Berdasarkan hitungan kecocokan ala Tinder, ada sekitar 20 orang yang dianggap cocok bagi Namira. Dari sana, Namira mulai menyeleksi. Macam-macam kualifikasinya. Dari fisik hingga kegemaran. Tentu saja yang iseng dan mesum langsung dia coret. "Dari 20 orang, sekitar 15 orang mengirim gambar jorok dan juga ngomong jorok," katanya. Sisa 5 orang itu, akhirnya ada satu orang yang bersedia datang ke rumah Namira untuk menjemputnya di kencan pertama.
Salah satu risiko kenal seseorang melalui situs atau aplikasi adalah kadang foto bisa menipu. Yuyun yang kenal Ridha via mIRC bilang kalau dalam foto Ridha tampak gagah karena mengenakan jas. Tapi ketika ketemu pertama kalinya, Ridha ternyata kucel. "Maklum, mahasiswa," kata Yuyun sembari terbahak.
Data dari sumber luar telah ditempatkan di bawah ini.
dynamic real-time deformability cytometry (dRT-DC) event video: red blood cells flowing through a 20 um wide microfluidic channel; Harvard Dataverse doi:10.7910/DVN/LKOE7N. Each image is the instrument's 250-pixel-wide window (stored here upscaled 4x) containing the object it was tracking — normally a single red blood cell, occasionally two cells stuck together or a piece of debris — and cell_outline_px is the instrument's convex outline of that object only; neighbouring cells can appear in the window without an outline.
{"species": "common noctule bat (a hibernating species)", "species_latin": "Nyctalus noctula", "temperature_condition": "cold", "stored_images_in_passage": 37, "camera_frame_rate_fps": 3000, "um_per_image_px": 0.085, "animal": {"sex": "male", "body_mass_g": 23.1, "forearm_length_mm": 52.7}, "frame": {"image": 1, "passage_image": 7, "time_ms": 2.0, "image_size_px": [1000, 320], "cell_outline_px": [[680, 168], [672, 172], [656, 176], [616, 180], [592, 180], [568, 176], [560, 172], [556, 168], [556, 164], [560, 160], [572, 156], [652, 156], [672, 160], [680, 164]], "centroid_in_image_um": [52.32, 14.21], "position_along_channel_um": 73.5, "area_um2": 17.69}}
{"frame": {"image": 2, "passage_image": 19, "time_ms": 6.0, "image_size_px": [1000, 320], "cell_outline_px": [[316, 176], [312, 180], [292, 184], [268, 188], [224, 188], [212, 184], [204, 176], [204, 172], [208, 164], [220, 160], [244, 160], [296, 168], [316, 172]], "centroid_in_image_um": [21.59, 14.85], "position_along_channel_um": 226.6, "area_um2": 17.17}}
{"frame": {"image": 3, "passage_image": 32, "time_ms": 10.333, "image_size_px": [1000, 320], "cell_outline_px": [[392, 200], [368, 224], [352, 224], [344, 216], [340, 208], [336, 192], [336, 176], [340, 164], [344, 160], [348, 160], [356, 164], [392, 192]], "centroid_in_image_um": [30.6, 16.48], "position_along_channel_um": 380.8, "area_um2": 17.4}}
Begitu pula yang dialami Namira. Di foto, sang pasangan ini brewokan, dengan badan yang bidang. Dalam hati Namira mengira pasangannya itu tinggi.
"Taunya enggak!" Namira tertawa keras.
Masa penjajakan juga berbeda di masing-masing orang. Yuyun berpacaran 4 tahun sebelum akhirnya menikah. Dalam kasus Namira, dia hanya perlu 4 bulan untuk akhirnya yakin bahwa pasangan yang dia temukan di Tinder adalah calon teman hidup yang tepat. Kini mereka sedang menyiapkan pernikahan yang akan digelar Desember tahun ini.
Tentu tak selamanya kisah kencan online berujung pernikahan. Ada beberapa orang kawan lelaki yang gagal, dan tentu saja tak mau diwawancara untuk tulisan ini, yang mereka anggap bisa mematikan pasaran. Di kolom komentar aplikasi jodoh ini, juga banyak komentar-komentar yang ngenes, tapi sekaligus lucu. Seperti ini misalkan:
"Saya baru daftar, besoknya langsung dapat match. Tapi dichat diem aja, wkwkwkwkwkwk. Gak ada bales sama sekali. Ini chatnya yang error jadi chatnya gak sampai, atau apa mungkin saya dicuekin? Wkwkwkwkwk."
Pada akhirnya, saya percaya bahwa jodoh bisa datang dari mana saja. Jodoh adalah buah kerja alam semesta. Mediumnya tentu beragam. Bisa dari sepetak iklan jodoh di koran daerah, dari ruang percakapan dunia maya, media sosial, bahkan aplikasi. Tentu perkembangan teknologi juga akan memperluas medium pencarian jodoh.